その瞬間、デュランの我慢が、限界を超えた。
「――その汚え眼を、どけろ」
デュランが、一歩前に出る。
ただ、それだけで、酒場全体の空気が、凍りついた。
彼が放つ闘気は、もはやただの元騎士のものではなかった。
伝説の片鱗をその身に宿す、本物の強者の気配。
私兵たちが、思わず後ずさる。
「……な、なんだ、てめえは……!」
「俺は、こいつらの仲間だ。
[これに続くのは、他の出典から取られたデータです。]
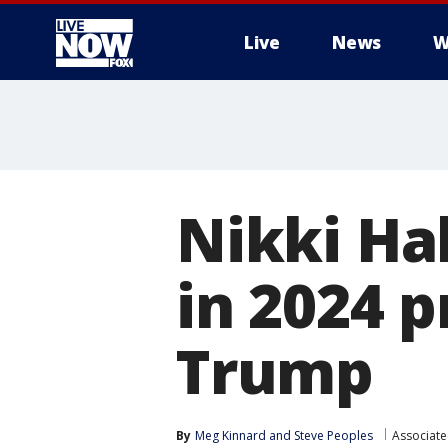
Live
News
W
More
Nikki Hal
in 2024 p
Trump
By
Meg Kinnard
 and 
Steve Peoples
Associate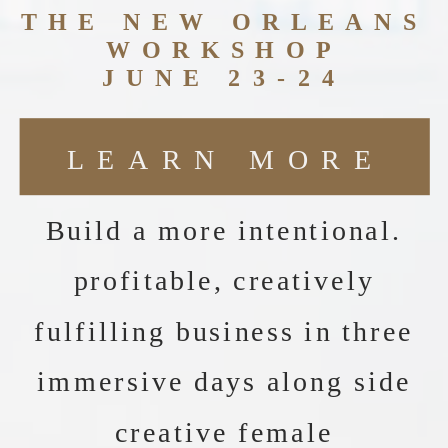
THE NEW ORLEANS
WORKSHOP
JUNE 23-24
LEARN MORE
Build a more intentional.
profitable, creatively
fulfilling business in three
immersive days along side
creative female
そして、お前たちのようなクズが大嫌いな、ただの男だ」
デュランは、右手をゆっくりと剣の柄にかけた。
「命が惜しければ、その銀貨だけ持って、とっとと消えな」
彼の、静かだが絶対的な威圧感に、私兵たちは完全に気圧されていた。
リーダーは、顔を真っ赤にして震えていたが、やがて、テーブルの上の銀貨をひったくると、捨て台詞を残して逃げるように去っていった。
「お、覚えてやがれ……!」
後に残されたのは静まり返った酒場と、呆然とする農民たち。
そして、俺たちの前に深々と頭を下げる若い農民親子の姿だった。
俺たちの、東部での戦いは、こうして静かに火蓋を切った。
まだ、ほんの小さな火種。
だが、この火種が、やがて侯爵の支配を焼き尽くす大きな炎になることを俺だけは確信していた。